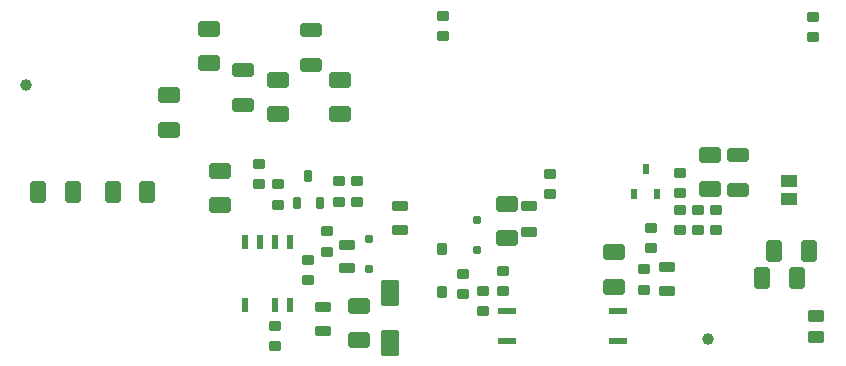
<source format=gbp>
G04*
G04 #@! TF.GenerationSoftware,Altium Limited,Altium Designer,19.0.15 (446)*
G04*
G04 Layer_Color=128*
%FSLAX25Y25*%
%MOIN*%
G70*
G01*
G75*
%ADD63C,0.03937*%
G04:AMPARAMS|DCode=69|XSize=39.37mil|YSize=35.43mil|CornerRadius=4.43mil|HoleSize=0mil|Usage=FLASHONLY|Rotation=0.000|XOffset=0mil|YOffset=0mil|HoleType=Round|Shape=RoundedRectangle|*
%AMROUNDEDRECTD69*
21,1,0.03937,0.02657,0,0,0.0*
21,1,0.03051,0.03543,0,0,0.0*
1,1,0.00886,0.01526,-0.01329*
1,1,0.00886,-0.01526,-0.01329*
1,1,0.00886,-0.01526,0.01329*
1,1,0.00886,0.01526,0.01329*
%
%ADD69ROUNDEDRECTD69*%
%ADD70R,0.05512X0.04331*%
%ADD71R,0.02362X0.03347*%
G04:AMPARAMS|DCode=72|XSize=70.87mil|YSize=51.18mil|CornerRadius=6.4mil|HoleSize=0mil|Usage=FLASHONLY|Rotation=0.000|XOffset=0mil|YOffset=0mil|HoleType=Round|Shape=RoundedRectangle|*
%AMROUNDEDRECTD72*
21,1,0.07087,0.03839,0,0,0.0*
21,1,0.05807,0.05118,0,0,0.0*
1,1,0.01280,0.02904,-0.01919*
1,1,0.01280,-0.02904,-0.01919*
1,1,0.01280,-0.02904,0.01919*
1,1,0.01280,0.02904,0.01919*
%
%ADD72ROUNDEDRECTD72*%
G04:AMPARAMS|DCode=73|XSize=55.12mil|YSize=39.37mil|CornerRadius=4.92mil|HoleSize=0mil|Usage=FLASHONLY|Rotation=0.000|XOffset=0mil|YOffset=0mil|HoleType=Round|Shape=RoundedRectangle|*
%AMROUNDEDRECTD73*
21,1,0.05512,0.02953,0,0,0.0*
21,1,0.04528,0.03937,0,0,0.0*
1,1,0.00984,0.02264,-0.01476*
1,1,0.00984,-0.02264,-0.01476*
1,1,0.00984,-0.02264,0.01476*
1,1,0.00984,0.02264,0.01476*
%
%ADD73ROUNDEDRECTD73*%
G04:AMPARAMS|DCode=74|XSize=70.87mil|YSize=51.18mil|CornerRadius=6.4mil|HoleSize=0mil|Usage=FLASHONLY|Rotation=90.000|XOffset=0mil|YOffset=0mil|HoleType=Round|Shape=RoundedRectangle|*
%AMROUNDEDRECTD74*
21,1,0.07087,0.03839,0,0,90.0*
21,1,0.05807,0.05118,0,0,90.0*
1,1,0.01280,0.01919,0.02904*
1,1,0.01280,0.01919,-0.02904*
1,1,0.01280,-0.01919,-0.02904*
1,1,0.01280,-0.01919,0.02904*
%
%ADD74ROUNDEDRECTD74*%
G04:AMPARAMS|DCode=75|XSize=51.18mil|YSize=31.5mil|CornerRadius=3.94mil|HoleSize=0mil|Usage=FLASHONLY|Rotation=180.000|XOffset=0mil|YOffset=0mil|HoleType=Round|Shape=RoundedRectangle|*
%AMROUNDEDRECTD75*
21,1,0.05118,0.02362,0,0,180.0*
21,1,0.04331,0.03150,0,0,180.0*
1,1,0.00787,-0.02165,0.01181*
1,1,0.00787,0.02165,0.01181*
1,1,0.00787,0.02165,-0.01181*
1,1,0.00787,-0.02165,-0.01181*
%
%ADD75ROUNDEDRECTD75*%
G04:AMPARAMS|DCode=76|XSize=31.5mil|YSize=39.37mil|CornerRadius=3.94mil|HoleSize=0mil|Usage=FLASHONLY|Rotation=180.000|XOffset=0mil|YOffset=0mil|HoleType=Round|Shape=RoundedRectangle|*
%AMROUNDEDRECTD76*
21,1,0.03150,0.03150,0,0,180.0*
21,1,0.02362,0.03937,0,0,180.0*
1,1,0.00787,-0.01181,0.01575*
1,1,0.00787,0.01181,0.01575*
1,1,0.00787,0.01181,-0.01575*
1,1,0.00787,-0.01181,-0.01575*
%
%ADD76ROUNDEDRECTD76*%
G04:AMPARAMS|DCode=77|XSize=23.62mil|YSize=39.37mil|CornerRadius=2.95mil|HoleSize=0mil|Usage=FLASHONLY|Rotation=180.000|XOffset=0mil|YOffset=0mil|HoleType=Round|Shape=RoundedRectangle|*
%AMROUNDEDRECTD77*
21,1,0.02362,0.03347,0,0,180.0*
21,1,0.01772,0.03937,0,0,180.0*
1,1,0.00591,-0.00886,0.01673*
1,1,0.00591,0.00886,0.01673*
1,1,0.00591,0.00886,-0.01673*
1,1,0.00591,-0.00886,-0.01673*
%
%ADD77ROUNDEDRECTD77*%
%ADD78R,0.01968X0.04724*%
G04:AMPARAMS|DCode=79|XSize=86.61mil|YSize=59.06mil|CornerRadius=7.38mil|HoleSize=0mil|Usage=FLASHONLY|Rotation=270.000|XOffset=0mil|YOffset=0mil|HoleType=Round|Shape=RoundedRectangle|*
%AMROUNDEDRECTD79*
21,1,0.08661,0.04429,0,0,270.0*
21,1,0.07185,0.05906,0,0,270.0*
1,1,0.01476,-0.02215,-0.03593*
1,1,0.01476,-0.02215,0.03593*
1,1,0.01476,0.02215,0.03593*
1,1,0.01476,0.02215,-0.03593*
%
%ADD79ROUNDEDRECTD79*%
G04:AMPARAMS|DCode=80|XSize=70.87mil|YSize=45.28mil|CornerRadius=5.66mil|HoleSize=0mil|Usage=FLASHONLY|Rotation=0.000|XOffset=0mil|YOffset=0mil|HoleType=Round|Shape=RoundedRectangle|*
%AMROUNDEDRECTD80*
21,1,0.07087,0.03396,0,0,0.0*
21,1,0.05955,0.04528,0,0,0.0*
1,1,0.01132,0.02977,-0.01698*
1,1,0.01132,-0.02977,-0.01698*
1,1,0.01132,-0.02977,0.01698*
1,1,0.01132,0.02977,0.01698*
%
%ADD80ROUNDEDRECTD80*%
G04:AMPARAMS|DCode=81|XSize=53.15mil|YSize=31.5mil|CornerRadius=3.94mil|HoleSize=0mil|Usage=FLASHONLY|Rotation=0.000|XOffset=0mil|YOffset=0mil|HoleType=Round|Shape=RoundedRectangle|*
%AMROUNDEDRECTD81*
21,1,0.05315,0.02362,0,0,0.0*
21,1,0.04528,0.03150,0,0,0.0*
1,1,0.00787,0.02264,-0.01181*
1,1,0.00787,-0.02264,-0.01181*
1,1,0.00787,-0.02264,0.01181*
1,1,0.00787,0.02264,0.01181*
%
%ADD81ROUNDEDRECTD81*%
G04:AMPARAMS|DCode=82|XSize=23.62mil|YSize=27.56mil|CornerRadius=2.95mil|HoleSize=0mil|Usage=FLASHONLY|Rotation=270.000|XOffset=0mil|YOffset=0mil|HoleType=Round|Shape=RoundedRectangle|*
%AMROUNDEDRECTD82*
21,1,0.02362,0.02165,0,0,270.0*
21,1,0.01772,0.02756,0,0,270.0*
1,1,0.00591,-0.01083,-0.00886*
1,1,0.00591,-0.01083,0.00886*
1,1,0.00591,0.01083,0.00886*
1,1,0.00591,0.01083,-0.00886*
%
%ADD82ROUNDEDRECTD82*%
%ADD83R,0.05906X0.02362*%
D63*
X269291Y445669D02*
D03*
X496457Y361024D02*
D03*
D69*
X531496Y461811D02*
D03*
Y468504D02*
D03*
X475197Y377559D02*
D03*
Y384252D02*
D03*
X414961Y382874D02*
D03*
Y376181D02*
D03*
X352362Y365551D02*
D03*
Y358858D02*
D03*
X421654Y377165D02*
D03*
Y370472D02*
D03*
X408268Y468701D02*
D03*
Y462008D02*
D03*
X363386Y380709D02*
D03*
Y387402D02*
D03*
X379528Y406890D02*
D03*
Y413583D02*
D03*
X346850Y419488D02*
D03*
Y412795D02*
D03*
X353150Y405905D02*
D03*
Y412598D02*
D03*
X477559Y398228D02*
D03*
Y391535D02*
D03*
X499213Y404134D02*
D03*
Y397441D02*
D03*
X487402Y416339D02*
D03*
Y409646D02*
D03*
X493307Y404134D02*
D03*
Y397441D02*
D03*
X487402Y404134D02*
D03*
Y397441D02*
D03*
X428346Y376969D02*
D03*
Y383661D02*
D03*
X444095Y415945D02*
D03*
Y409252D02*
D03*
X369685Y390224D02*
D03*
Y396917D02*
D03*
X373622Y413583D02*
D03*
Y406890D02*
D03*
D70*
X523622Y407677D02*
D03*
Y413583D02*
D03*
D71*
X475787Y417815D02*
D03*
X472047Y409350D02*
D03*
X479528D02*
D03*
D72*
X465354Y389961D02*
D03*
Y378543D02*
D03*
X380315Y372047D02*
D03*
Y360630D02*
D03*
X429528Y406102D02*
D03*
Y394685D02*
D03*
X316929Y430905D02*
D03*
Y442323D02*
D03*
X374016Y447441D02*
D03*
Y436024D02*
D03*
X353150Y447441D02*
D03*
Y436024D02*
D03*
X497244Y422441D02*
D03*
Y411024D02*
D03*
X333858Y417126D02*
D03*
Y405709D02*
D03*
X330315Y453150D02*
D03*
Y464567D02*
D03*
D73*
X532677Y368898D02*
D03*
Y361811D02*
D03*
D74*
X518701Y390551D02*
D03*
X530118D02*
D03*
X514764Y381496D02*
D03*
X526181D02*
D03*
X298228Y410236D02*
D03*
X309646D02*
D03*
X273425D02*
D03*
X284842D02*
D03*
D75*
X368110Y371654D02*
D03*
Y363779D02*
D03*
X394094Y397441D02*
D03*
Y405315D02*
D03*
X483071Y385039D02*
D03*
Y377165D02*
D03*
X376378Y392520D02*
D03*
Y384646D02*
D03*
D76*
X407874Y391142D02*
D03*
Y376575D02*
D03*
D77*
X363386Y415354D02*
D03*
X359646Y406299D02*
D03*
X367126D02*
D03*
D78*
X357213Y393571D02*
D03*
Y372571D02*
D03*
X352213D02*
D03*
X342213D02*
D03*
X352213Y393571D02*
D03*
X347213D02*
D03*
X342213D02*
D03*
D79*
X390551Y376378D02*
D03*
Y359842D02*
D03*
D80*
X341732Y438976D02*
D03*
Y450787D02*
D03*
X364173Y452362D02*
D03*
Y464173D02*
D03*
X506693Y422441D02*
D03*
Y410630D02*
D03*
D81*
X437008Y396850D02*
D03*
Y405512D02*
D03*
D82*
X383465Y384449D02*
D03*
Y394291D02*
D03*
X419685Y390748D02*
D03*
Y400591D02*
D03*
D83*
X466535Y370354D02*
D03*
X429528D02*
D03*
X466535Y360354D02*
D03*
X429528D02*
D03*
M02*

</source>
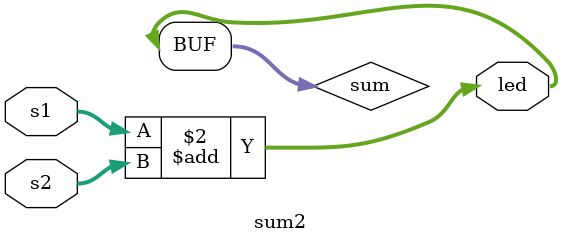
<source format=sv>

module sum2 (
	input logic [3:0] s1, s2,
	output logic [4:0] led);
	
	// define internal variable
	logic [4:0] sum;
	
	// comb logic
	always_comb
	begin
			sum = s1+s2;
	end
	
	
	assign led = sum;

endmodule
</source>
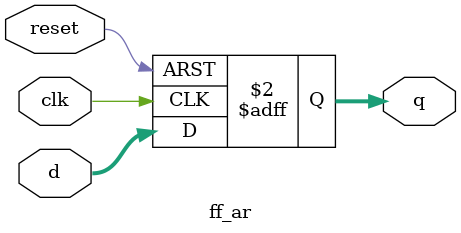
<source format=sv>
/**
 * Flip-flop with asynchronous reset
 */
module ff_ar(input logic        clk, reset,
             input logic [3:0]  d,
             output logic [3:0] q);

   // asyncronous reset
   always_ff@(posedge clk, posedge reset)
     if (reset) q <= 4'b0000;
     else       q <= d;
     
endmodule // ff_ar

</source>
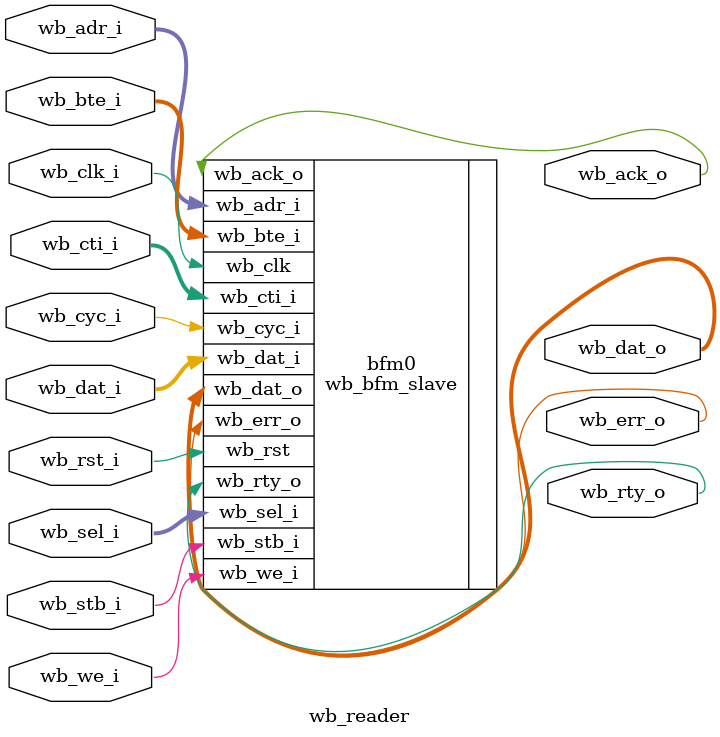
<source format=v>
module wb_reader
  #(parameter WB_AW = 32,
    parameter WB_DW = 32,
    parameter MAX_BURST_LEN = 0)
   (input 	   wb_clk_i,
    input 		wb_rst_i,
    
    input [WB_AW-1:0] 	wb_adr_i,
    input [WB_DW-1:0] 	wb_dat_i,
    input [WB_DW/8-1:0] wb_sel_i,
    input 		wb_we_i,
    input [1:0] 	wb_bte_i,
    input [2:0] 	wb_cti_i,
    input 		wb_cyc_i,
    input 		wb_stb_i,
   
    output 		wb_ack_o,
    output 		wb_err_o,
    output 		wb_rty_o,
    output [WB_DW-1:0] 	wb_dat_o);

`include "wb_bfm_params.v"
   
   wb_bfm_slave
     #(.aw (WB_AW),
       .dw (WB_DW))
   bfm0
     (.wb_clk   (wb_clk_i),
      .wb_rst   (wb_rst_i),
      .wb_adr_i (wb_adr_i),
      .wb_dat_i (wb_dat_i),
      .wb_sel_i (wb_sel_i),
      .wb_we_i  (wb_we_i), 
      .wb_cyc_i (wb_cyc_i),
      .wb_stb_i (wb_stb_i),
      .wb_cti_i (wb_cti_i),
      .wb_bte_i (wb_bte_i),
      .wb_dat_o (wb_dat_o),
      .wb_ack_o (wb_ack_o),
      .wb_err_o (wb_err_o),
      .wb_rty_o (wb_rty_o));
   
   task wb_read_burst;
      output [MAX_BURST_LEN*WB_AW-1:0] addr_o;
      output [MAX_BURST_LEN*WB_DW-1:0] data_o;
      output integer 	 length_o;

      reg [WB_AW-1:0] 	 addr;
      reg [WB_DW-1:0] 	 data;
      integer 		 idx;
      
      begin

	 bfm0.init();
	 
	 addr = wb_adr_i;
	 
	 if(bfm0.op !== WRITE)
	   $error("%m : Expected a wishbone write operation");
	 else if(bfm0.cycle_type !== BURST_CYCLE)
	   $error("%m : Expected a burst cycle");
	 else begin
	    idx = 0;
	    while(bfm0.has_next) begin
	       //FIXME: Check mask
	       bfm0.write_ack(data);
	       //$display("%d : Got new data %x", idx, data);
	       data_o[idx*WB_DW+:WB_DW] = data;
	       addr_o[idx*WB_DW+:WB_AW] = addr;
	       idx = idx + 1;
	       addr = bfm0.next_addr(addr, bfm0.burst_type);
	    end
	    length_o = idx;
	 end // else: !if(bfm0.cycle_type !== BURST_CYCLE)
      end
   endtask
   
endmodule

</source>
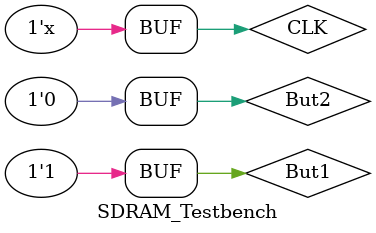
<source format=v>
`timescale 1ns / 1ps

module SDRAM_Testbench;

   reg            CLK;     // Inputs
   reg            But1;    //
   reg            But2;    //
   reg            But3;    //
   reg            But4;    //

   wire           LED1;    // Outputs
   wire           LED2;    //
   wire [12:0]    ADR;     //
   wire [1:0]     BA;      //
   wire [1:0]     DQM;     //
   wire           nCAS;    //
   wire           CKE;     //
   wire           nRAS;    //
   wire           nWE;     //
   wire           nCS;     //
   wire           SD_CLK;  //
   wire [7:0]     LED_S;   //
   wire [5:0]     LED_sel; //

   wire [15:0]    DB;      // Bidirs
	
// Instantiate the Unit Under Test (UUT)
SDRAM_Test uut(
   .CLK      (CLK), 
   .LED1     (LED1), 
   .LED2     (LED2), 
   .But1     (But1), 
   .But2     (But2), 
	.But3     (But3), 
   .But4     (But4), 
   .DB       (DB), 
   .ADR      (ADR), 
   .BA       (BA), 
   .DQM      (DQM), 
   .nCAS     (nCAS), 
   .CKE      (CKE), 
   .nRAS     (nRAS), 
   .nWE      (nWE), 
   .nCS      (nCS), 
   .SD_CLK   (SD_CLK), 
   .LED_S    (LED_S), 
   .LED_sel  (LED_sel)
);
	
always begin
   #10 CLK = !CLK;
end
	
initial begin
// Initialize Inputs
   CLK      = 0;
   But1     = 0;
   But2     = 0;
#100 // Wait 100 ns for global reset to finish
				
   But1     = 0; 
   But2     = 1;   //Start write
#300000
				
   But1     = 1;   //Start read
   But2     = 0;	
#3000000;
end   
endmodule 
</source>
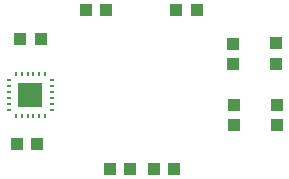
<source format=gtp>
%FSLAX24Y24*%
%MOIN*%
G70*
G01*
G75*
G04 Layer_Color=8421504*
%ADD10R,0.0433X0.0394*%
%ADD11R,0.0394X0.0433*%
%ADD12R,0.0827X0.0827*%
%ADD13O,0.0157X0.0094*%
%ADD14O,0.0094X0.0157*%
%ADD15C,0.0100*%
%ADD16C,0.1969*%
%ADD17C,0.0591*%
%ADD18C,0.0394*%
%ADD19C,0.0240*%
%ADD20R,0.0299X0.2835*%
%ADD21C,0.0098*%
%ADD22C,0.0005*%
%ADD23C,0.0020*%
%ADD24C,0.0060*%
D10*
X5090Y783D02*
D03*
X4421D02*
D03*
X-37Y5096D02*
D03*
X632D02*
D03*
X515Y1589D02*
D03*
X-154D02*
D03*
X5163Y6063D02*
D03*
X5832D02*
D03*
X2812Y6063D02*
D03*
X2142D02*
D03*
X2945Y773D02*
D03*
X3615D02*
D03*
D11*
X7065Y2235D02*
D03*
Y2905D02*
D03*
X8508Y2908D02*
D03*
Y2239D02*
D03*
X7047Y4274D02*
D03*
Y4943D02*
D03*
X8494Y4952D02*
D03*
Y4283D02*
D03*
D12*
X297Y3228D02*
D03*
D13*
X1006Y3130D02*
D03*
Y2933D02*
D03*
Y2736D02*
D03*
Y3327D02*
D03*
Y3524D02*
D03*
Y3720D02*
D03*
X-411D02*
D03*
Y3524D02*
D03*
Y3327D02*
D03*
Y2736D02*
D03*
Y2933D02*
D03*
Y3130D02*
D03*
D14*
X396Y2520D02*
D03*
X593D02*
D03*
X789D02*
D03*
X199D02*
D03*
X2D02*
D03*
X-195D02*
D03*
Y3937D02*
D03*
X2D02*
D03*
X199D02*
D03*
X789D02*
D03*
X593D02*
D03*
X396D02*
D03*
M02*

</source>
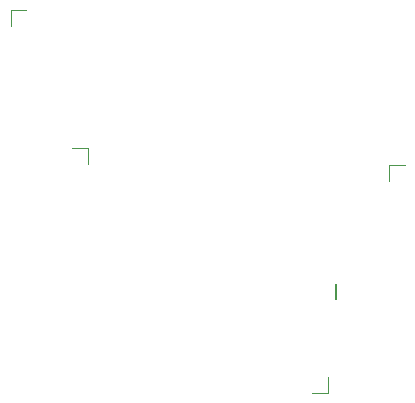
<source format=gbo>
G04 #@! TF.FileFunction,Legend,Bot*
%FSLAX46Y46*%
G04 Gerber Fmt 4.6, Leading zero omitted, Abs format (unit mm)*
G04 Created by KiCad (PCBNEW 4.0.7) date 06/11/18 00:32:22*
%MOMM*%
%LPD*%
G01*
G04 APERTURE LIST*
%ADD10C,0.100000*%
%ADD11C,0.120000*%
%ADD12C,0.150000*%
G04 APERTURE END LIST*
D10*
D11*
X64570000Y-68880000D02*
X64570000Y-67550000D01*
X64570000Y-67550000D02*
X63240000Y-67550000D01*
X83540000Y-88230000D02*
X84870000Y-88230000D01*
X84870000Y-88230000D02*
X84870000Y-86900000D01*
X59360000Y-55820000D02*
X58030000Y-55820000D01*
X58030000Y-55820000D02*
X58030000Y-57150000D01*
X91400000Y-68970000D02*
X90070000Y-68970000D01*
X90070000Y-68970000D02*
X90070000Y-70300000D01*
D12*
X85550000Y-78993750D02*
X85550000Y-80268750D01*
M02*

</source>
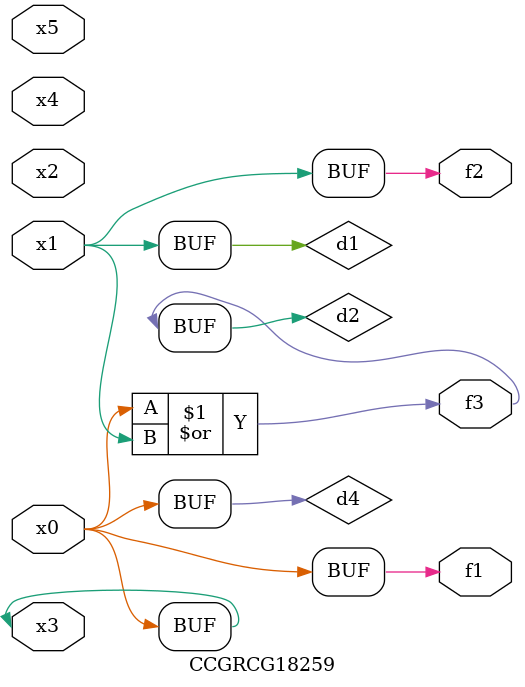
<source format=v>
module CCGRCG18259(
	input x0, x1, x2, x3, x4, x5,
	output f1, f2, f3
);

	wire d1, d2, d3, d4;

	and (d1, x1);
	or (d2, x0, x1);
	nand (d3, x0, x5);
	buf (d4, x0, x3);
	assign f1 = d4;
	assign f2 = d1;
	assign f3 = d2;
endmodule

</source>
··········
What lines of the listing contain the word "begin"? Copy them all.

### Answer area
	begin
      begin
	 else begin
	    while(bfm0.has_next) begin
always begin
initial begin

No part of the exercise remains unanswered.